As this part of the story ends, the author writes, “Then he returned to the man of God, he and all his company; he came and stood before him and said, ‘Now I know that there is no God in all the earth except in Israel.’” It doesn’t get much bigger than that.
Here is a statement of faith. It’s new. It’s clear. It’s unambiguous. And how did he get there? How did dipping in the Jordan River seven times lead to this almost baptismal confession?
Naaman associated Israel with God. Elisha and all the people with him were identified as servants of Yahweh. They were inseparable. And, in that ancient culture, gods were thought to live in particular places and rule over particular people. In other words, Israel was God’s home, while Aram was home to other deities. So, when Naaman came over to see Elisha, he was already making a trip to another religious culture. And, when the healing happened, his association between the gift and God was automatic.
A man with a problem that is keeping him from the “good life.” A solution that is associated with God. Faith ensues. That’s not a bad strategy for evangelism.
How might we so clearly and powerfully live into our identity as Christians that “strangers” automatically make the connection between the good things that happen around us and God? I’m told that the Mormons are particularly attractive to new converts because their family life is so appealing. As I found out when I wanted to play with my childhood friend, Sundays are for family time. Period. The blessing that is a loving family gets associated with a religious practice, and evangelism happens.

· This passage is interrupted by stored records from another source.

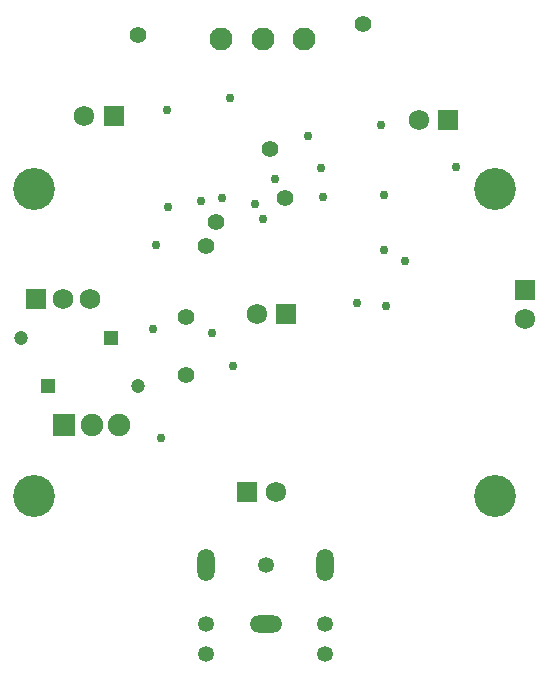
<source format=gbr>
G04*
G04 #@! TF.GenerationSoftware,Altium Limited,Altium Designer,25.4.2 (15)*
G04*
G04 Layer_Color=16711935*
%FSLAX44Y44*%
%MOMM*%
G71*
G04*
G04 #@! TF.SameCoordinates,5F7C4320-E98A-453F-BBD9-352C29D146EE*
G04*
G04*
G04 #@! TF.FilePolarity,Negative*
G04*
G01*
G75*
%ADD22R,1.2000X1.2000*%
%ADD56C,1.7250*%
%ADD57R,1.7250X1.7250*%
%ADD58C,1.9000*%
%ADD59R,1.9000X1.9000*%
%ADD60C,1.2000*%
%ADD61C,1.9534*%
%ADD62R,1.7250X1.7250*%
%ADD63C,1.7500*%
%ADD64R,1.7500X1.7500*%
%ADD65O,2.7660X1.4580*%
%ADD66O,1.4580X2.7660*%
%ADD67C,1.3500*%
%ADD68C,0.7500*%
%ADD69C,3.5500*%
%ADD70C,1.4200*%
D22*
X-129764Y243586D02*
D03*
X-183164Y202946D02*
D03*
D56*
X-6404Y263736D02*
D03*
X-152454Y431376D02*
D03*
X220726Y259226D02*
D03*
X130556Y427736D02*
D03*
X9906Y112776D02*
D03*
D57*
X18596Y263736D02*
D03*
X-127454Y431376D02*
D03*
X155556Y427736D02*
D03*
X-15094Y112776D02*
D03*
D58*
X-146304Y169646D02*
D03*
X-123404D02*
D03*
D59*
X-169204D02*
D03*
D60*
X-206024Y243586D02*
D03*
X-106904Y202946D02*
D03*
D61*
X-36322Y496316D02*
D03*
X-1270D02*
D03*
X33782D02*
D03*
D62*
X220726Y284226D02*
D03*
D63*
X-147534Y276606D02*
D03*
X-170434D02*
D03*
D64*
X-193334D02*
D03*
D65*
X1016Y1016D02*
D03*
D66*
X51016Y51016D02*
D03*
X-48984D02*
D03*
D67*
Y-23984D02*
D03*
Y1016D02*
D03*
X1016Y51016D02*
D03*
X51016Y-23984D02*
D03*
Y1016D02*
D03*
D68*
X-26670Y219710D02*
D03*
X162560Y388620D02*
D03*
X8890Y378223D02*
D03*
X36576Y414353D02*
D03*
X119126Y308356D02*
D03*
X-44704Y247396D02*
D03*
X-94234Y251206D02*
D03*
X-81534Y354076D02*
D03*
X-35814Y361894D02*
D03*
X-91694Y322326D02*
D03*
X102616Y270256D02*
D03*
X101346Y318008D02*
D03*
X98806Y423926D02*
D03*
X-82804Y436626D02*
D03*
X-29464Y446786D02*
D03*
X47568Y387458D02*
D03*
X-87884Y158496D02*
D03*
X-7874Y356616D02*
D03*
X-53594Y359036D02*
D03*
X-1524Y343916D02*
D03*
X49668Y362703D02*
D03*
X101346Y364236D02*
D03*
X78486Y272796D02*
D03*
D69*
X195000Y370000D02*
D03*
X-195000Y110000D02*
D03*
Y370000D02*
D03*
X195000Y110000D02*
D03*
D70*
X-106934Y500126D02*
D03*
X83566Y509016D02*
D03*
X17115Y362107D02*
D03*
X-49486Y321354D02*
D03*
X-66294Y211836D02*
D03*
Y261366D02*
D03*
X4826Y403606D02*
D03*
X-40894Y341376D02*
D03*
M02*

</source>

What is the missing link in the lives of the people we want to reach? Quit thinking about outreach as helping poor people, and start thinking about it as evangelism. What do people need? What do they want? Is it healing? Is it security? Is it peace? Is it love? How might we give that to the world in so clear a way that people see it happen and say, “Now I know that God is God, and I want to be a part of that?” How might our churches do such a good and public job of meeting the needs of the world that people are drawn to faith?